What is being asked
Go from the first line below to the one with "Assinando nossa newsletter" and print each line exactly.
[Data under study — start]
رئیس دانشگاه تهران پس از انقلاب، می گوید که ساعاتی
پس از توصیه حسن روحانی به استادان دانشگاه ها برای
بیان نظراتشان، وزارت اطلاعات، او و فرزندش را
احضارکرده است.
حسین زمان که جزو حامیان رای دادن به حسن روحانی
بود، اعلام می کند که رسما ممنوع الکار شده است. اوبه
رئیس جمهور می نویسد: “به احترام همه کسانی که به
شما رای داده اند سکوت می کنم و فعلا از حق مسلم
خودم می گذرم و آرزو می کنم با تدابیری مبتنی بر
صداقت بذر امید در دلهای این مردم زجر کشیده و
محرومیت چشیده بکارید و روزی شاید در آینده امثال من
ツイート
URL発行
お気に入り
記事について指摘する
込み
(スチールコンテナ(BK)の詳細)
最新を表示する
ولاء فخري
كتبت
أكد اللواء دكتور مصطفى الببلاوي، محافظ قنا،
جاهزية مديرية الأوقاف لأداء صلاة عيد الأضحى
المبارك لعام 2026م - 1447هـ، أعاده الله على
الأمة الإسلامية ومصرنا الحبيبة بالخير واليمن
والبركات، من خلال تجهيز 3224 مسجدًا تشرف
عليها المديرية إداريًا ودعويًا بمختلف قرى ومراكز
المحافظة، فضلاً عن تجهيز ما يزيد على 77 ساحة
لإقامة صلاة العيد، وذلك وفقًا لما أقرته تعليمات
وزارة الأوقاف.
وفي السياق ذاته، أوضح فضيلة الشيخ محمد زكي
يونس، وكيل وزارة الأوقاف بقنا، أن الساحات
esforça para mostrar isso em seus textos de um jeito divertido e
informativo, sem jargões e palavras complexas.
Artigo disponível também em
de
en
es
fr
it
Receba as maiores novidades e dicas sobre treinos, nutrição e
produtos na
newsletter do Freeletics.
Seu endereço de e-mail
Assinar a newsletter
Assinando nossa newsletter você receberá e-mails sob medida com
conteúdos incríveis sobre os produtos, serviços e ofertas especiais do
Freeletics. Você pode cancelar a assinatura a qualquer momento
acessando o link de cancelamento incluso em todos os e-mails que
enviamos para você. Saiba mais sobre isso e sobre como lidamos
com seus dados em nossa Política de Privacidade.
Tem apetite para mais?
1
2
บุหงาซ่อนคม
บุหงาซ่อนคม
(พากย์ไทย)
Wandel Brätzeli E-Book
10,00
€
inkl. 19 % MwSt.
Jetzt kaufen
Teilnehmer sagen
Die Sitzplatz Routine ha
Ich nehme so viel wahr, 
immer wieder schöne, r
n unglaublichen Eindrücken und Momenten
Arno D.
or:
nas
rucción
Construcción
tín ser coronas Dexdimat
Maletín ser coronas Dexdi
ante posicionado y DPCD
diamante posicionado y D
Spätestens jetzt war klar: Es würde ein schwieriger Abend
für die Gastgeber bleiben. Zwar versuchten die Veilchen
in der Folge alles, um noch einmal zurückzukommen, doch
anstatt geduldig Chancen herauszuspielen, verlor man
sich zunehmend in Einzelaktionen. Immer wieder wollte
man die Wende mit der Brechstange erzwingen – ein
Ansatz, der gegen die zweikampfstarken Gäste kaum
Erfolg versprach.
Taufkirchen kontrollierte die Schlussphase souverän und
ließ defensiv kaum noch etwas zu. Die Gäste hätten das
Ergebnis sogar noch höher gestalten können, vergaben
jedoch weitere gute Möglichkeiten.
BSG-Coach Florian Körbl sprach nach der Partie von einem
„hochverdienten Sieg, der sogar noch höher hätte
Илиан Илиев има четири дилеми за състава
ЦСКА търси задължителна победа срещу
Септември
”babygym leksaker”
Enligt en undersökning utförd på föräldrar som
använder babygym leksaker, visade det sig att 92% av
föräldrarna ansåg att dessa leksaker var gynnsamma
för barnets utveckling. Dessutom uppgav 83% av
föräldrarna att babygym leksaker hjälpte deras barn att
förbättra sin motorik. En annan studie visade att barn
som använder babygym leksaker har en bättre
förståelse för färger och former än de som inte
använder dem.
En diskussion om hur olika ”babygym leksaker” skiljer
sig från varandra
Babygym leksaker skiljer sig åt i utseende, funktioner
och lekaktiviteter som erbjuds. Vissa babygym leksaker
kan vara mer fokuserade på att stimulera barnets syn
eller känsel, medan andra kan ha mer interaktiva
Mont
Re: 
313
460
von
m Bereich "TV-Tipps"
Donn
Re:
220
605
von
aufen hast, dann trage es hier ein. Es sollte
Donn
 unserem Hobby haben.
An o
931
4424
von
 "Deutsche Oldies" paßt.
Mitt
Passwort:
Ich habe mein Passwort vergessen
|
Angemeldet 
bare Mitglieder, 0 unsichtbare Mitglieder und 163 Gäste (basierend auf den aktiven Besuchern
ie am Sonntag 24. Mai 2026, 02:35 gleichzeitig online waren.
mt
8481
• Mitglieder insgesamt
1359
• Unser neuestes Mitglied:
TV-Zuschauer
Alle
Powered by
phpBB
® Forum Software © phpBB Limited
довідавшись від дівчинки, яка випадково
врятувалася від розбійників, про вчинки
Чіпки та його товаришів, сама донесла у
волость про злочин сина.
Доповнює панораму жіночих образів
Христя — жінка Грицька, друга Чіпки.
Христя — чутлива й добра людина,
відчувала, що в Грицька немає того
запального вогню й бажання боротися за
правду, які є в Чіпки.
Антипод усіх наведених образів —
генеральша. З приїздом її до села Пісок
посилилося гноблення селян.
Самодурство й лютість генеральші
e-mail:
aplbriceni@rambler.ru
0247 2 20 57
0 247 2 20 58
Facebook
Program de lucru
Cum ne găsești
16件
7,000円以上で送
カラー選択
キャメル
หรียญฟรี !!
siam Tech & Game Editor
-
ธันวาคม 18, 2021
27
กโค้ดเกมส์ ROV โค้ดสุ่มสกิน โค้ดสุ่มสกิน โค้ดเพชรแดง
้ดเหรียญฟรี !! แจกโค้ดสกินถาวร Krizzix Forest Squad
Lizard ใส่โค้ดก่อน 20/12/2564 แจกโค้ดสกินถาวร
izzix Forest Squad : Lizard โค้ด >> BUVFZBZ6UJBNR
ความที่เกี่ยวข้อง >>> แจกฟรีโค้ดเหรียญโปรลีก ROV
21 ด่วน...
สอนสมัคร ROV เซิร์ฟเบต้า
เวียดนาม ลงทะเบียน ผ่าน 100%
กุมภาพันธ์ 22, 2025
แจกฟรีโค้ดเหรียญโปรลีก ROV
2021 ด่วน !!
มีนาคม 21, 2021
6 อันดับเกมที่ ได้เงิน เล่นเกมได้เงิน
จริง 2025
[Data under study — finish]
Answer area
رئیس دانشگاه تهران پس از انقلاب، می گوید که ساعاتی
پس از توصیه حسن روحانی به استادان دانشگاه ها برای
بیان نظراتشان، وزارت اطلاعات، او و فرزندش را
احضارکرده است.
حسین زمان که جزو حامیان رای دادن به حسن روحانی
بود، اعلام می کند که رسما ممنوع الکار شده است. اوبه
رئیس جمهور می نویسد: “به احترام همه کسانی که به
شما رای داده اند سکوت می کنم و فعلا از حق مسلم
خودم می گذرم و آرزو می کنم با تدابیری مبتنی بر
صداقت بذر امید در دلهای این مردم زجر کشیده و
محرومیت چشیده بکارید و روزی شاید در آینده امثال من
ツイート
URL発行
お気に入り
記事について指摘する
込み
(スチールコンテナ(BK)の詳細)
最新を表示する
ولاء فخري
كتبت
أكد اللواء دكتور مصطفى الببلاوي، محافظ قنا،
جاهزية مديرية الأوقاف لأداء صلاة عيد الأضحى
المبارك لعام 2026م - 1447هـ، أعاده الله على
الأمة الإسلامية ومصرنا الحبيبة بالخير واليمن
والبركات، من خلال تجهيز 3224 مسجدًا تشرف
عليها المديرية إداريًا ودعويًا بمختلف قرى ومراكز
المحافظة، فضلاً عن تجهيز ما يزيد على 77 ساحة
لإقامة صلاة العيد، وذلك وفقًا لما أقرته تعليمات
وزارة الأوقاف.
وفي السياق ذاته، أوضح فضيلة الشيخ محمد زكي
يونس، وكيل وزارة الأوقاف بقنا، أن الساحات
esforça para mostrar isso em seus textos de um jeito divertido e
informativo, sem jargões e palavras complexas.
Artigo disponível também em
de
en
es
fr
it
Receba as maiores novidades e dicas sobre treinos, nutrição e
produtos na
newsletter do Freeletics.
Seu endereço de e-mail
Assinar a newsletter
Assinando nossa newsletter você receberá e-mails sob medida com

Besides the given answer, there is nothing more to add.